Matthew records a summary of sorts to all that he has recorded regarding Jesus's miracles and healings. Although many from the crowds received healing and deliverance, there where many times more that were not healed due to proximity and sheer numbers.

As Jesus surveyed the landscape He has compassion on the people, and states that there is a great harvest available, but few workers to bring it in.

Jesus did not see "sinners", He saw people who were distressed and down trodden. He viewed the people as sheep without a shepherd. It is the religious that have left the people in such sad shape. This will lead to the commissioning of the 12 apostles in the next chapter.

Eze 34:1-6 The word of the LORD came to me: (2) "Son of man, prophesy against the shepherds of Israel; prophesy and say to them: 'This is what the Sovereign LORD says: Woe to you shepherds of Israel who only take care of yourselves! Should not shepherds take care of the flock? (3) You eat the curds, clothe yourselves with the wool and slaughter the choice animals, but you do not take care of the flock. (4) You have not strengthened the weak or healed the sick or bound up the injured. You have not brought back the strays or searched for the lost. You have ruled them harshly and brutally. (5) So they were scattered because there was no shepherd, and when they were scattered they became food for all the wild animals. (6) My sheep wandered over all the mountains and on every high hill. They were scattered over the whole earth, and no one searched or looked for them.

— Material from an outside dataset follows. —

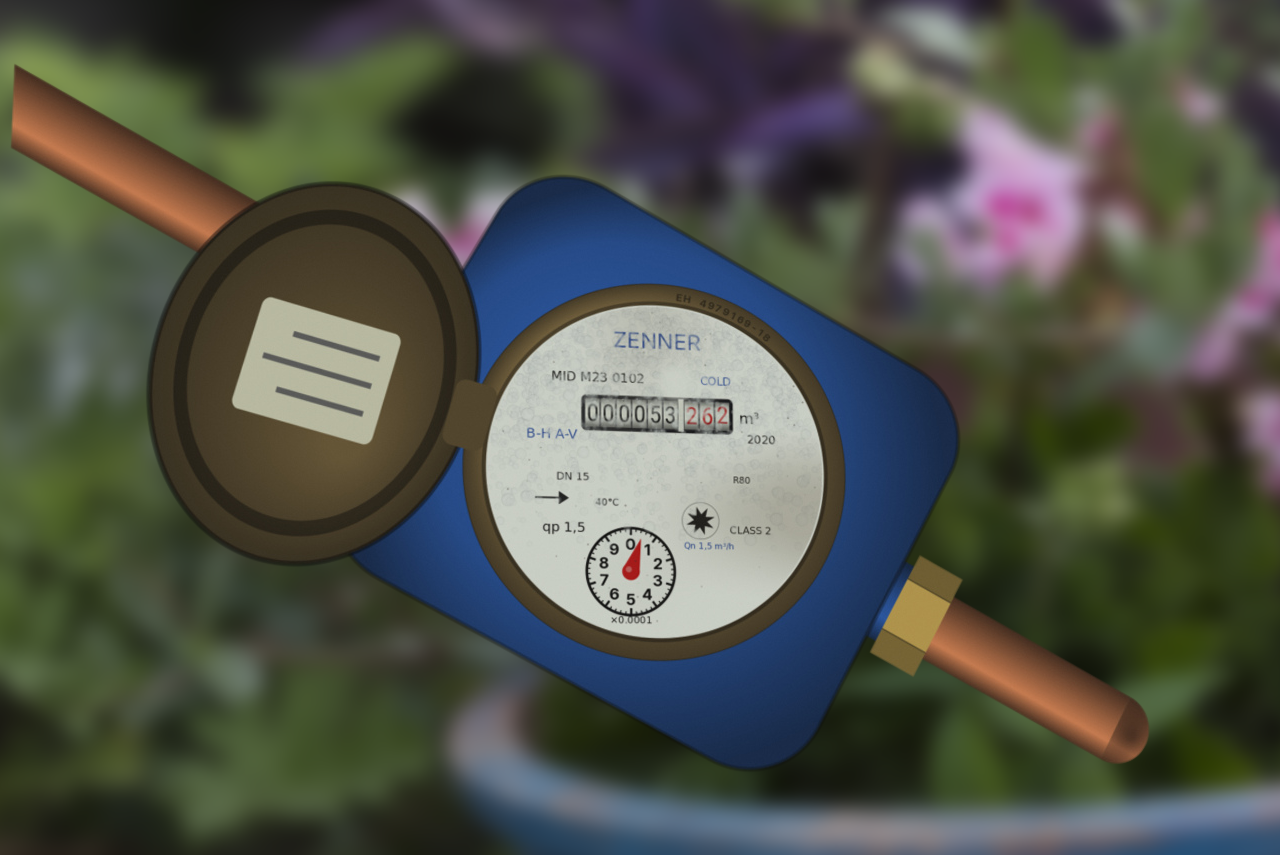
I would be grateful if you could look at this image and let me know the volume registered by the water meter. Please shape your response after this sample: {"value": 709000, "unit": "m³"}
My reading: {"value": 53.2620, "unit": "m³"}
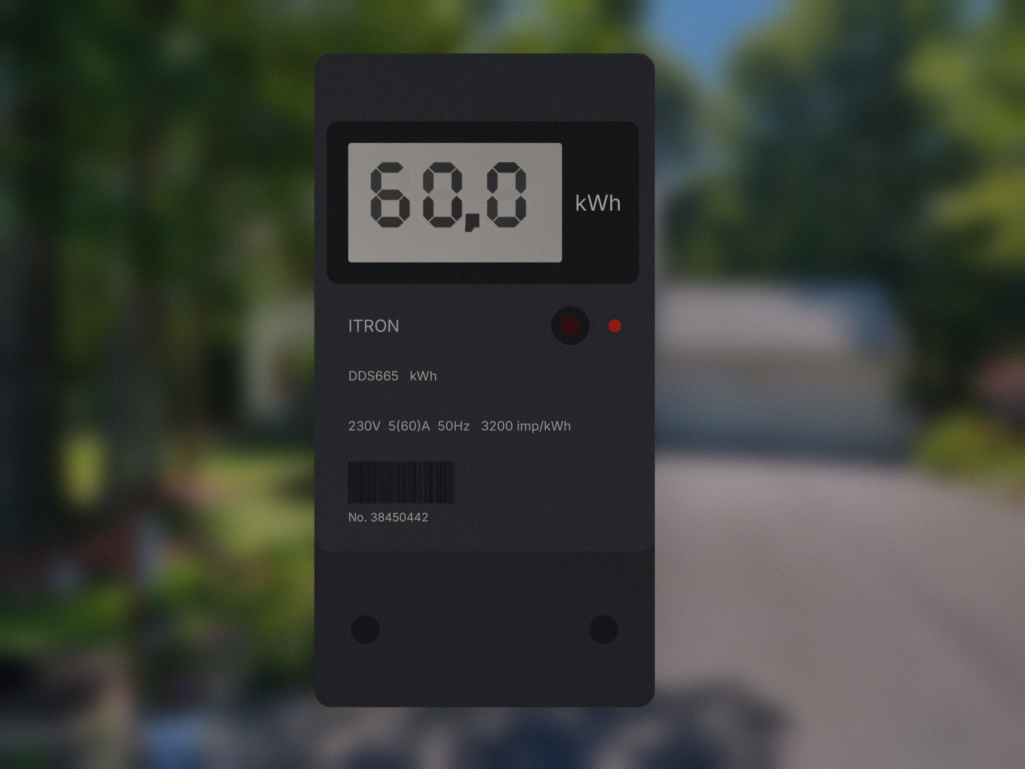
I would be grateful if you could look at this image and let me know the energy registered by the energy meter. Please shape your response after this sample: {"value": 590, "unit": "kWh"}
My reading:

Could their be a parallel today in mega churches where leadership is more concerned with growing the church and their reputations than caring for the people? The analogy of sheep is appropriate for people, being easily confused, tending to get lost, without defensive capabilities themselves. Jesus expected the shepherds to care for these people, but they had not.

This passage is not a "soul winning" passage, being addressed to and intended to care for the scattered people of God who need a shepherd.

Eph 4:11-14 So Christ himself gave the apostles, the prophets, the evangelists, the pastors and teachers, (12) to equip his people for works of service, so that the body of Christ may be built up (13) until we all reach unity in the faith and in the knowledge of the Son of God and become mature, attaining to the whole measure of the fullness of Christ. (14) Then we will no longer be infants, tossed back and forth by the waves, and blown here and there by every wind of teaching and by the cunning and craftiness of people in their deceitful scheming.

Act 20:28-30 Keep watch over yourselves and all the flock of which the Holy Spirit has made you overseers. Be shepherds of the church of God, which he bought with his own blood. (29) I know that after I leave, savage wolves will come in among you and will not spare the flock. (30) Even from your own number men will arise and distort the truth in order to draw away disciples after them.